The electronic configuration of lanthanides is:
(A) $(n-2){{f}^{1-14}}(n-1){{d}^{0-1}}n{{s}^{2}}$
(B) $(n-2){{f}^{1-14}}(n-1){{d}^{10-1}}n{{s}^{2}}$
(C) $(n-2){{f}^{1-14}}(n-1){{d}^{10}}n{{s}^{2}}$
(D) $(n-2){{d}^{0-1}}(n-1){{f}^{1-14}}n{{s}^{2}}$

Answer 1

Hint: Lanthanides are separately located in the bottom of the periodic table. The lanthanide compounds are widely used in industries as a catalyst, reducing agents etc. Monazite is the chief rock from which lanthanides are extracted.

Complete answer:
The elements from $C{{e}_{58}}$ to $L{{u}_{71}}$ and from $T{{h}_{90}}$ to $L{{w}_{103}}$ are known as inner transition elements. These elements are separately placed at the bottom of the periodic table. The first series that is from $C{{e}_{58}}$ to $L{{a}_{71}}$ lies in the 6th period and is known as lanthanides. The name lanthanides are given since these elements follow $L{{a}_{57}}$. The second series that is from $T{{h}_{90}}$ to $L{{w}_{103}}$ lies in the 7th period and is known as actinides. The name actinides are given since these elements follow$A{{c}_{89}}$.
$L{{a}_{57}}$ and $A{{c}_{89}}$ show similarities in its properties.
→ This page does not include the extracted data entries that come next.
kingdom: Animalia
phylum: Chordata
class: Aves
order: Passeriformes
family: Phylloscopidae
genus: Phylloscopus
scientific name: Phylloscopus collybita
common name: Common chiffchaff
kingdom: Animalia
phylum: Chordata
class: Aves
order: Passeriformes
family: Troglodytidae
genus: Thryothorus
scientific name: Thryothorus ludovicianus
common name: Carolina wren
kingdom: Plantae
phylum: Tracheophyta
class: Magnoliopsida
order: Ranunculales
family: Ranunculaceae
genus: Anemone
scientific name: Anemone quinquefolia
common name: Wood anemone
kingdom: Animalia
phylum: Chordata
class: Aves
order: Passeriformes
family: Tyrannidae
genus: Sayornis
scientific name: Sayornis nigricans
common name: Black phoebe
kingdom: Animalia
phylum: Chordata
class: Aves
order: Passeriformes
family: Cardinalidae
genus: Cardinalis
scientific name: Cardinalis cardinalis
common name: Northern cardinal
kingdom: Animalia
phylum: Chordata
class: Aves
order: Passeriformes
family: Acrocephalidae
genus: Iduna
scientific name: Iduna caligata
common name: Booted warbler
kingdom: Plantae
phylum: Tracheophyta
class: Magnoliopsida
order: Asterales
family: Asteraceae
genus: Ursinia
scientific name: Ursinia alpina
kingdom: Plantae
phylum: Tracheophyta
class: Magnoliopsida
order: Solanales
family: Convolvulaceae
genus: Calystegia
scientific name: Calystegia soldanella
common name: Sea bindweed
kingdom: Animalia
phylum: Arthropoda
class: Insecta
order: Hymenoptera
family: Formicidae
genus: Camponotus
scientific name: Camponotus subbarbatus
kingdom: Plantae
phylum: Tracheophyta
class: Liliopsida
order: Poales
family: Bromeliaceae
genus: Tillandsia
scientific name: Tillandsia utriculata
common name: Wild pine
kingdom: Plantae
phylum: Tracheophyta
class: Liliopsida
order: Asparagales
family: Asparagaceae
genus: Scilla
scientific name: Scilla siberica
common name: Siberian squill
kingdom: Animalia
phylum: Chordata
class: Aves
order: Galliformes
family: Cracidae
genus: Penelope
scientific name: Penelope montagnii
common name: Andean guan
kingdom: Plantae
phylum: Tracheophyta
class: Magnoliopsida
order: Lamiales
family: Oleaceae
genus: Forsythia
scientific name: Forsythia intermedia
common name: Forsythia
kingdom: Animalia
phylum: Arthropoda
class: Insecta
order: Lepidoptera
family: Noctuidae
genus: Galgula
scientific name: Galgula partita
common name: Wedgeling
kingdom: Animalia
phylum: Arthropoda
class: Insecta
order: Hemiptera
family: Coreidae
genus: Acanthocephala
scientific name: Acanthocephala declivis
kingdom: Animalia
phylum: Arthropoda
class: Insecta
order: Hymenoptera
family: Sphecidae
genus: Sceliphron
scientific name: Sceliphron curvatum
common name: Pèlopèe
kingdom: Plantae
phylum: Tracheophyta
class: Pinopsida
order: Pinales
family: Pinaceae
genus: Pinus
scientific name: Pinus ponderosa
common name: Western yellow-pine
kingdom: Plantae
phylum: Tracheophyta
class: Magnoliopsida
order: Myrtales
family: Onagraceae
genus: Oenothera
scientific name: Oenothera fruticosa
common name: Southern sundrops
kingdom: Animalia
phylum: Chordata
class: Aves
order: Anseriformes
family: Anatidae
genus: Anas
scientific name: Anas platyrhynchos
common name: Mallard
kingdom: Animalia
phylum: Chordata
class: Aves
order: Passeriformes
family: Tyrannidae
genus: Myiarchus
The last electrons in the atoms of these enters the f subshell belonging to an anti-penultimate shell that is ${{(n-2)}^{th}}$ shell, these elements are called f-block elements.
The valence shell electronic configuration of the atoms of the atoms of f-block elements can be represented as $(n-2){{f}^{0-14}}.(n-1){{d}^{0-2}}n{{s}^{2}}$ which shows that in these elements the outermost three shells are partially filled while the remaining inner shells are completely filled.
The lanthanides are 4f-block elements and actinides are 5f-block elements.
The electronic configuration of $L{{a}_{57}}$ is ${{[Xe]}_{54}}4{{f}^{0}}5{{d}^{1}}6{{s}^{2}}$. When we move across the period, the additional electron should occupy the vacant 4f orbitals and 5f orbitals should remain singly filled.
So, the electronic configuration of lanthanides is $(n-2){{f}^{0-14}}.(n-1){{d}^{0-1}}n{{s}^{2}}$.

From above discussion we can conclude that option A is the correct answer.

Note:
 If we carefully observe the options we can figure out that option B and D is wrong, that is its representation itself wrong. As discussed above the electronic configuration of f-block is $(n-2){{f}^{0-14}}.(n-1){{d}^{0-2}}n{{s}^{2}}$ so, option B is wrong. The electronic configuration of actinides is $(n-2){{f}^{0-14}}.(n-1){{d}^{0-2}}n{{s}^{2}}$.